### DOCUMENT PASSAGE
## BEGIN

Did you know that more than one-third of the US workforce is bound to their company by a non-disclosure agreement (NDA), also known as a confidentiality agreement (CA)?
In this post, you’re going to learn what an NDA is and how businesses across all industries can use them to protect confidential information.
You’ll also get a chance to see how you can easily simplify the traditional NDA workflow saving both time and money.
Let’s dive right in…
Why care about non-disclosure agreements?
Using non-disclosure agreements can protect certain important aspects of your business. By that, I mean the benefits go further than visitors or employees simply not disclosing information.
A non-disclosure agreement allows you to:
- Protect trade secrets and other confidential information
- Ensure employees keep silent about sensitive information like proprietary algorithms or corporate culture
- Protect business secrets, design specs, or upcoming product launches from your competition
- Seek legal recourse if the NDA is breached, and you may even be able to sue for damages
And yes, increased security and privacy. Which, if you’re in the business world, you’re undoubtedly interested in.

## END

### EXERCISE REQUIREMENTS
**A.** Quote the non-disclosure agreement post, starting at "Did you know" and ending at "about non-disclosure agreements?".
**B.** Answer these about the non-disclosure agreement post:
(i) What share of the US workforce does it say is bound by an NDA?
(ii) What other name does it give for an NDA?
(iii) What does it say you can seek if an NDA is breached?
**C.** Please carry on with the non-disclosure agreement post from its last sentence.
The listing after this point isn't needed.

### RECORD EXCERPTS
## BEGIN

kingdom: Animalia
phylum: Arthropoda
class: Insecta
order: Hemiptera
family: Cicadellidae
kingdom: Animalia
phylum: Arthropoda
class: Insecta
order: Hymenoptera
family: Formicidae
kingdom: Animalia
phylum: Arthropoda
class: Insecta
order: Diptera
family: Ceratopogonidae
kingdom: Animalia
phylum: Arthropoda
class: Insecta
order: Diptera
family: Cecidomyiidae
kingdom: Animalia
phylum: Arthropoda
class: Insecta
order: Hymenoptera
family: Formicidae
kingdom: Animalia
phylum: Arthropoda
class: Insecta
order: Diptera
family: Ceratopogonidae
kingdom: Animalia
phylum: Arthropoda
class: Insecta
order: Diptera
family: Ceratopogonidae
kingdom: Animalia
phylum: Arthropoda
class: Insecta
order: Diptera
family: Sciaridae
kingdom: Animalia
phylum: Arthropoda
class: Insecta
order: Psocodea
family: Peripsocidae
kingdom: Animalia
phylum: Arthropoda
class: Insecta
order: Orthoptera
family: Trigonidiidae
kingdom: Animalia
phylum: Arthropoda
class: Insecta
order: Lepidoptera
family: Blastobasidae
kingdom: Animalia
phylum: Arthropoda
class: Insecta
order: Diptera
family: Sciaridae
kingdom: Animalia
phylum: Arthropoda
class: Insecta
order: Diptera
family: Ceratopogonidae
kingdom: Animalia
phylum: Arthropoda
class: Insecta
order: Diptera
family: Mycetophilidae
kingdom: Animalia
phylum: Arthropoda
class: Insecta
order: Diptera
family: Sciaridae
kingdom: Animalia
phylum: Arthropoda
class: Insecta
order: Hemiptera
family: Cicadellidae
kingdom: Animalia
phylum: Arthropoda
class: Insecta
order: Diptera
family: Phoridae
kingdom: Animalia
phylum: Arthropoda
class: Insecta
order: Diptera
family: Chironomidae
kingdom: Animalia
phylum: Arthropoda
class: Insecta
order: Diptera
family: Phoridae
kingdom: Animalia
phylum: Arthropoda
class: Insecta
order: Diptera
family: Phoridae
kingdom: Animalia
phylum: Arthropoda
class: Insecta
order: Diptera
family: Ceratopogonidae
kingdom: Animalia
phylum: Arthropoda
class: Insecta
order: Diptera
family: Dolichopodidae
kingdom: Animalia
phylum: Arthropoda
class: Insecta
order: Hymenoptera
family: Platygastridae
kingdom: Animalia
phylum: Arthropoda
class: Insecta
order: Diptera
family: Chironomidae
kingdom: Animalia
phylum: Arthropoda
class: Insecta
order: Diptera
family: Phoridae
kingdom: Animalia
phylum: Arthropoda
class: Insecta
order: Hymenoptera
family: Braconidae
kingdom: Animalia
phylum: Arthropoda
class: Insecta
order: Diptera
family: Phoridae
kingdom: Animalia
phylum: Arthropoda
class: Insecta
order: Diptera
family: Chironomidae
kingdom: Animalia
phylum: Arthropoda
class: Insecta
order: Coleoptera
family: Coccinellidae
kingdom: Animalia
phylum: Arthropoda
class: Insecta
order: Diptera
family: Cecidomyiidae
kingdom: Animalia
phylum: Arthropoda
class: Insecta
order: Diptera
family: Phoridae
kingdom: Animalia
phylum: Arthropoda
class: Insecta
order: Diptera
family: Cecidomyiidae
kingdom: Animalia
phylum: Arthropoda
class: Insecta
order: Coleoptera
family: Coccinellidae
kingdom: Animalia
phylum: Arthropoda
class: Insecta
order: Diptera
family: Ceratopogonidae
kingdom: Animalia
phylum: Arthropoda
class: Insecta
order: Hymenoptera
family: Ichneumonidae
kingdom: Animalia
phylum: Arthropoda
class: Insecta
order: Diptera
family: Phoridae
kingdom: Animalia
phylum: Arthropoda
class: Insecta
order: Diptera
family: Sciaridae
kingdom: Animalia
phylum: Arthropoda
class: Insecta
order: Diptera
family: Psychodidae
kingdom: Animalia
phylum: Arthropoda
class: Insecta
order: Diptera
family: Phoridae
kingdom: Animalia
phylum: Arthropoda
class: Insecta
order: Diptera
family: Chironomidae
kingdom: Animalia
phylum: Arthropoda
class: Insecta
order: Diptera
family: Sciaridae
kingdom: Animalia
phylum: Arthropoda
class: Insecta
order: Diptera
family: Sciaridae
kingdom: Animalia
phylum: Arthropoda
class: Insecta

## END

### RESPONSES PER TASK
**A.**
Did you know that more than one-third of the US workforce is bound to their company by a non-disclosure agreement (NDA), also known as a confidentiality agreement (CA)?
In this post, you’re going to learn what an NDA is and how businesses across all industries can use them to protect confidential information.
You’ll also get a chance to see how you can easily simplify the traditional NDA workflow saving both time and money.
Let’s dive right in…
Why care about non-disclosure agreements?

**B.**
(i) More than one-third.
(ii) A confidentiality agreement (CA).
(iii) Legal recourse, and possibly damages through a lawsuit.

**C.**
What is a non-disclosure agreement, exactly? It’s both simple and complex simultaneously. While there are many definitions out there, few are simple and concise.
What’s an NDA? Here’s A Simple Plain English Answer
An NDA is a legally binding contract that creates a confidential relationship.
For example, if your company decides to hire outside consultants, you may have them all sign an NDA to protect your company’s confidential information such as trade secrets, client lists, and business practices.
A non-disclosure agreement can be classified as unilateral, bilateral, or multilateral.
- Unilateral — A unilateral NDA – sometimes referred to as a one-way NDA – involves two parties where only one party expects to disclose certain information to the other party and wants that information protected from further disclosure.
- Bilateral – A bilateral NDA – sometimes referred to as a mutual NDA or a two-way NDA – involves two parties where both parties expect to disclose information to one another and want that information protected from further disclosure. Mutual NDAs are common when businesses enter into a joint venture or merger.
- Multilateral – A multilateral NDA involves three or more parties where at least one of the parties expects to disclose information to the other parties and wants that information protected from further disclosure.
A Brief History of NDAs: How Keeping Things Confidential Became So Popular
The earliest uses of NDAs began in the 1940s in the context of maritime law.
Later, the agreements became popular with technology industry firms looking to protect trade secrets, new products, and proprietary algorithms.
By the 1980s, the concept of non-disclosure began to enter contracts of all kinds. NDAs became especially popular in employment contracts for white-collar jobs. And perhaps more importantly, NDAs became a regular feature of legal settlement agreements.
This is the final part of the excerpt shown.